The emphasis on feeling rather than thought has also led to a “narrowing of the human/animal gap.” Here he referred to the atheist Princeton ethicist Peter Singer. Singer emphasizes the emotions, and therefore the “interests,” of animals. This then gives animals “rights” as a result of their “feelings.” This narrowing the human/animal gap is also found in “pop culture,” he said. He noted that Pope Francis has referred to the preference some people have to pets over children.
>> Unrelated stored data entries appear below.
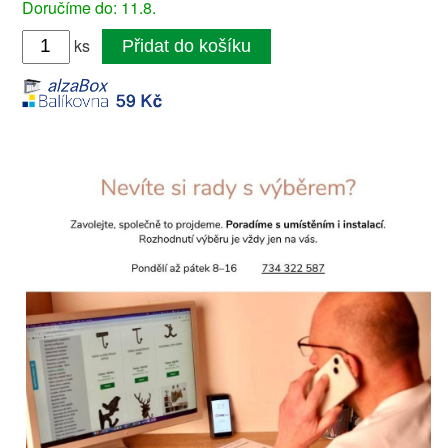
Doručíme do: 11.8.
ks
Přidat do košíku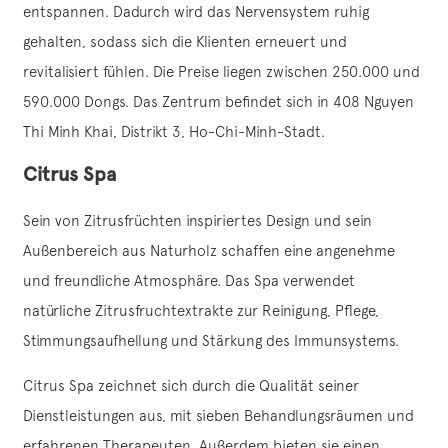
entspannen. Dadurch wird das Nervensystem ruhig
gehalten, sodass sich die Klienten erneuert und
revitalisiert fühlen. Die Preise liegen zwischen 250.000 und
590.000 Dongs. Das Zentrum befindet sich in 408 Nguyen
Thi Minh Khai, Distrikt 3, Ho-Chi-Minh-Stadt.
Citrus Spa
Sein von Zitrusfrüchten inspiriertes Design und sein
Außenbereich aus Naturholz schaffen eine angenehme
und freundliche Atmosphäre. Das Spa verwendet
natürliche Zitrusfruchtextrakte zur Reinigung, Pflege,
Stimmungsaufhellung und Stärkung des Immunsystems.
Citrus Spa zeichnet sich durch die Qualität seiner
Dienstleistungen aus, mit sieben Behandlungsräumen und
erfahrenen Therapeuten. Außerdem bieten sie einen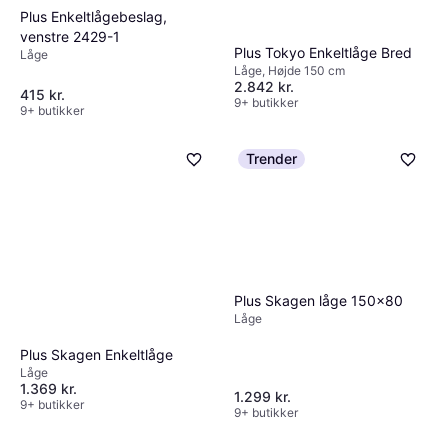
Plus Enkeltlågebeslag,
venstre 2429-1
Plus Tokyo Enkeltlåge Bred
Låge
Låge, Højde 150 cm
2.842 kr.
415 kr.
9+ butikker
9+ butikker
Trender
Plus Skagen låge 150x80
Låge
Plus Skagen Enkeltlåge
Låge
1.369 kr.
1.299 kr.
9+ butikker
9+ butikker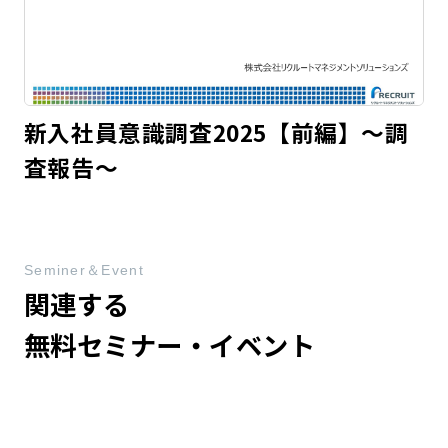
新入社員意識調査2025【前編】～調
査報告～
Seminer＆Event
関連する
無料セミナー・イベント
De Carvalho referred to The Transformation of Intimacy, by Anthony Giddens. It proposes an egalitarian “pure relation as a description of modern love.” People stay in such relationships only because they get “emotional rewards” from it. The relationship can be terminated at will. This, according to de Carvalho, was proposed as “a new standard for modern love.” Sociologist Mark Regnerius used Giddens’ idea to research sexual activities and relationships in America. Giddens “even recommended” Regnerius’ work. Regnerius “pointed out the problems” the new egalitarian and consensual sex ethic has for women and children.
The affective revolution has affected family law in Brazil. The idea is that “the point of the family is to make each member of the family happy.” It is a “new foundation” for the family, which has changed Brazilian law and jurisprudence. The concept of family is changed “without any reference to kinship.” Any group of people who share living space “and have affections, this is a family.” It might be added that this effectively undermines both marriage and parental authority. A marriage which is unhappy can obviously be ended at will (as is now legally the case, but certainly not in Christian doctrine), and it appears that the state can terminate a parent/child relationship if the child is unhappy with it.
But, he said, there are “things that are worse” in Brazil. There is being advanced the doctrine of “affective rights.” This involves saying that marriage is not about rights and duties, but “affectivity.” This resulted in the Brazilian Supreme Court mandating same sex civil unions in 2011. It has led to a “politics of self-regard.” It can easily be in conflict with the Christian doctrine of sin, which focuses on duty and responsibility, and aims at inducing guilt and repentance. It appears similar or the same as the LGBT claim of “dignity” for deeply felt desires and behavior. As this writer has often noted, this cannot be consistently applied. There can be no right-not-to-be-offended, which is what the “politics of self-regard” would seem to amount to.
The overall effect, de Carvalho said, of “affective rights” is make people turn inward. People are guided by “fear, and gut feelings.” This is happening both on “the left and the right.” He said that “democracies are being transformed by the power of feeling in ways that cannot be ignored or reversed.” He referred to commentary of columnist David Brooks of the New York Times, regarding the business and professional “creative class.” According to Brooks, the creative class has been emerging since around the year 2000. Their ideals are “to be smart, to be original.” The really important thing for this class “is to be creative.” This class is “connected to the tech industry,” and is also “connected to gentrification in … big cities.”